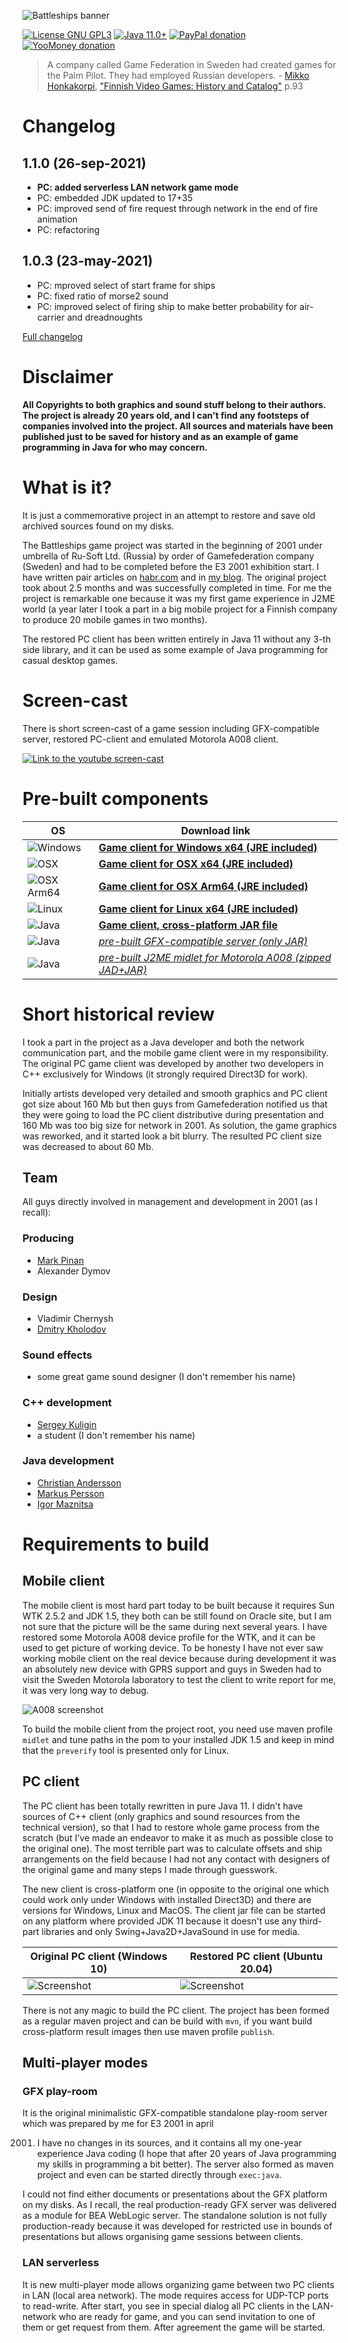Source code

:![Battleships banner](assets/github_banner.png)

[![License GNU GPL3](https://img.shields.io/badge/license-GNU%20GPL%203-yellow.svg)](http://www.gnu.org/licenses/gpl.html)
[![Java 11.0+](https://img.shields.io/badge/java-11.0%2b-green.svg)](http://www.oracle.com/technetwork/java/javase/downloads/index.html)
[![PayPal donation](https://img.shields.io/badge/donation-PayPal-cyan.svg)](https://www.paypal.com/cgi-bin/webscr?cmd=_s-xclick&hosted_button_id=AHWJHJFBAWGL2)
[![YooMoney donation](https://img.shields.io/badge/donation-Yoo.money-blue.svg)](https://yoomoney.ru/to/41001158080699)

> A company called Game Federation in Sweden had created games for the Palm Pilot. They had employed Russian developers. - [Mikko Honkakorpi](https://www.linkedin.com/in/mikkoh/), ["Finnish Video Games: History and Catalog"](https://www.amazon.com/Finnish-Video-Games-History-Catalog/dp/0786499621) p.93

# Changelog

## 1.1.0 (26-sep-2021)

- __PC: added serverless LAN network game mode__
- PC: embedded JDK updated to 17+35
- PC: improved send of fire request through network in the end of fire animation
- PC: refactoring

## 1.0.3 (23-may-2021)

- PC: mproved select of start frame for ships
- PC: fixed ratio of morse2 sound
- PC: improved select of firing ship to make better probability for air-carrier and dreadnoughts

[Full changelog](changelog.txt)

# Disclaimer

__All Copyrights to both graphics and sound stuff belong to their authors. The project is already 20 years old, and I
can't find any footsteps of companies involved into the project. All sources and materials have been published just to
be saved for history and as an example of game programming in Java for who may concern.__

# What is it?

It is just a commemorative project in an attempt to restore and save old archived sources found on my disks.

The Battleships game project was started in the beginning of 2001 under umbrella of Ru-Soft Ltd. (Russia) by order of
Gamefederation company (Sweden) and had to be completed before the E3 2001 exhibition start. I have written pair
articles on [habr.com](https://habr.com/ru/post/458124/) and
in [my blog](http://raydac.blogspot.com/2015/05/the-battleships-game-e3-2001.html). The original project took about 2.5
months and was successfully completed in time. For me the project is remarkable one because it was my first game
experience in J2ME world (a year later I took a part in a big mobile project for a Finnish company to produce 20 mobile
games in two months).

The restored PC client has been written entirely in Java 11 without any 3-th side library, and it can be used as some
example of Java programming for casual desktop games.

# Screen-cast

There is short screen-cast of a game session including GFX-compatible server, restored PC-client and emulated Motorola
A008 client.

[![Link to the youtube screen-cast](assets/game-session-screenshot-youtube.jpg)](http://www.youtube.com/watch?v=f1cfqRjnRgk "Battleships screencast")

# Pre-built components

| OS                                           |  Download link                                                                                                                                                                                | 
| -------------------------------------------- | --------------------------------------------------------------------------------------------------------------------------------------------------------------------------------------------- |
| ![Windows](assets/icons/win64x64.png)        | __[Game client for Windows x64 (JRE included)](https://github.com/raydac/battleships-resurrection/releases/download/1.1.0/battleships-resurrection-1.1.0-windows-jdk-amd64.zip)__             |
| ![OSX](assets/icons/macos64x64.png)          | __[Game client for OSX x64 (JRE included)](https://github.com/raydac/battleships-resurrection/releases/download/1.1.0/battleships-resurrection-1.1.0-macos-jdk-amd64.zip)__                   |
| ![OSX Arm64](assets/icons/macosarm64x64.png) | __[Game client for OSX Arm64 (JRE included)](https://github.com/raydac/battleships-resurrection/releases/download/1.1.0/battleships-resurrection-1.1.0-macos-jdk-aarch64.zip)__               |
| ![Linux](assets/icons/linux64x64.png)        | __[Game client for Linux x64 (JRE included)](https://github.com/raydac/battleships-resurrection/releases/download/1.1.0/battleships-resurrection-1.1.0-linux-jdk-amd64.tar.gz)__              |
| ![Java](assets/icons/java64x64.png)          | __[Game client, cross-platform JAR file](https://github.com/raydac/battleships-resurrection/releases/download/1.1.0/battleships-resurrection-1.1.0.jar)__                                     | 
| ![Java](assets/icons/java64x64.png)          | _[pre-built GFX-compatible server (only JAR)](https://github.com/raydac/battleships-resurrection/releases/download/1.1.0/gfx-playroom-server-1.1.0.jar)_                                      |
| ![Java](assets/icons/java64x64.png)          | _[pre-built J2ME midlet for Motorola A008 (zipped JAD+JAR)](https://github.com/raydac/battleships-resurrection/releases/download/1.1.0/BattleShip_A008.zip)_                                  |

# Short historical review

I took a part in the project as a Java developer and both the network communication part, and the mobile game client
were in my responsibility. The original PC game client was developed by another two developers in C++ exclusively for
Windows (it strongly required Direct3D for work).

Initially artists developed very detailed and smooth graphics and PC client got size about 160 Mb but then guys from
Gamefederation notified us that they were going to load the PC client distributive during presentation and 160 Mb was
too big size for network in 2001. As solution, the game graphics was reworked, and it started look a bit blurry. The
resulted PC client size was decreased to about 60 Mb.

## Team

All guys directly involved in management and development in 2001 (as I recall):

### Producing

- [Mark Pinan](https://www.linkedin.com/in/markpinan/)
- Alexander Dymov

### Design

- Vladimir Chernysh
- [Dmitry Kholodov](https://www.linkedin.com/in/dmitry-kholodov-39394661/)

### Sound effects

- some great game sound designer (I don't remember his name)

### C++ development

- [Sergey Kuligin](https://www.linkedin.com/in/sergeykuligin/)
- a student (I don't remember his name)

### Java development

- [Christian Andersson](https://www.linkedin.com/in/christianand/)
- [Markus Persson](https://www.linkedin.com/in/markus-persson-7282513/)
- [Igor Maznitsa](https://www.linkedin.com/in/igormaznitsa/)

# Requirements to build

## Mobile client

The mobile client is most hard part today to be built because it requires Sun WTK 2.5.2 and JDK 1.5, they both can be
still found on Oracle site, but I am not sure that the picture will be the same during next several years. I have
restored some Motorola A008 device profile for the WTK, and it can be used to get picture of working device. To be
honesty I have not ever saw working mobile client on the real device because during development it was an absolutely new
device with GPRS support and guys in Sweden had to visit the Sweden Motorola laboratory to test the client to write
report for me, it was very long way to debug.

![A008 screenshot](battleships-resurrection/battleships-client-a008/assets/emulator_screenshot.jpg)

To build the mobile client from the project root, you need use maven profile `midlet` and tune paths in the pom to your
installed JDK 1.5 and keep in mind that the `preverify` tool is presented only for Linux.

## PC client

The PC client has been totally rewritten in pure Java 11. I didn't have sources of C++ client (only graphics and sound
resources from the technical version), so that I had to restore whole game process from the scratch (but I've made an
endeavor to make it as much as possible close to the original one). The most terrible part was to calculate offsets and
ship arrangements on the field because I had not any contact with designers of the original game and many steps I made
through guesswork.

The new client is cross-platform one (in opposite to the original one which could work only under Windows with installed
Direct3D) and there are versions for Windows, Linux and MacOS. The client jar file can be started on any platform where
provided JDK 11 because it doesn't use any third-part libraries and only Swing+Java2D+JavaSound in use for media.

| Original PC client (Windows 10)                       | Restored PC client (Ubuntu 20.04)                |
| ----------------------------------------------------- | ------------------------------------------------ |
| ![Screenshot](assets/original_win_game_screenshot.jpg)|![Screenshot](assets/restored_game_screenshot.jpg)|

There is not any magic to build the PC client. The project has been formed as a regular maven project and can be build
with `mvn`, if you want build cross-platform result images then use maven profile `publish`.

## Multi-player modes

### GFX play-room

It is the original minimalistic GFX-compatible standalone play-room server which was prepared by me for E3 2001 in april

2001. I have no changes in its sources, and it contains all my one-year experience Java coding (I hope that after 20
      years of Java programming my skills in programming a bit better). The server also formed as maven project and even
      can be started directly through `exec:java`.

I could not find either documents or presentations about the GFX platform on my disks. As I recall, the real
production-ready GFX server was delivered as a module for BEA WebLogic server. The standalone solution is not fully
production-ready because it was developed for restricted use in bounds of presentations but allows organising game
sessions between clients.

### LAN serverless

It is new multi-player mode allows organizing game between two PC clients in LAN (local area network). The mode requires
access for UDP-TCP ports to read-write. After start, you see in special dialog all PC clients in the LAN-network who are
ready for game, and you can send invitation to one of them or get request from them. After agreement the game will be
started.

Directions for this task:
Write out again exactly the lines from the start of the data above through the line containing "took about 2.5", inclusive, excluding any pictures.

Output of the exercise:
Source code

:![Battleships banner](assets/github_banner.png)

[![License GNU GPL3](https://img.shields.io/badge/license-GNU%20GPL%203-yellow.svg)](http://www.gnu.org/licenses/gpl.html)
[![Java 11.0+](https://img.shields.io/badge/java-11.0%2b-green.svg)](http://www.oracle.com/technetwork/java/javase/downloads/index.html)
[![PayPal donation](https://img.shields.io/badge/donation-PayPal-cyan.svg)](https://www.paypal.com/cgi-bin/webscr?cmd=_s-xclick&hosted_button_id=AHWJHJFBAWGL2)
[![YooMoney donation](https://img.shields.io/badge/donation-Yoo.money-blue.svg)](https://yoomoney.ru/to/41001158080699)

> A company called Game Federation in Sweden had created games for the Palm Pilot. They had employed Russian developers. - [Mikko Honkakorpi](https://www.linkedin.com/in/mikkoh/), ["Finnish Video Games: History and Catalog"](https://www.amazon.com/Finnish-Video-Games-History-Catalog/dp/0786499621) p.93

# Changelog

## 1.1.0 (26-sep-2021)

- __PC: added serverless LAN network game mode__
- PC: embedded JDK updated to 17+35
- PC: improved send of fire request through network in the end of fire animation
- PC: refactoring

## 1.0.3 (23-may-2021)

- PC: mproved select of start frame for ships
- PC: fixed ratio of morse2 sound
- PC: improved select of firing ship to make better probability for air-carrier and dreadnoughts

[Full changelog](changelog.txt)

# Disclaimer

__All Copyrights to both graphics and sound stuff belong to their authors. The project is already 20 years old, and I
can't find any footsteps of companies involved into the project. All sources and materials have been published just to
be saved for history and as an example of game programming in Java for who may concern.__

# What is it?

It is just a commemorative project in an attempt to restore and save old archived sources found on my disks.

The Battleships game project was started in the beginning of 2001 under umbrella of Ru-Soft Ltd. (Russia) by order of
Gamefederation company (Sweden) and had to be completed before the E3 2001 exhibition start. I have written pair
articles on [habr.com](https://habr.com/ru/post/458124/) and
in [my blog](http://raydac.blogspot.com/2015/05/the-battleships-game-e3-2001.html). The original project took about 2.5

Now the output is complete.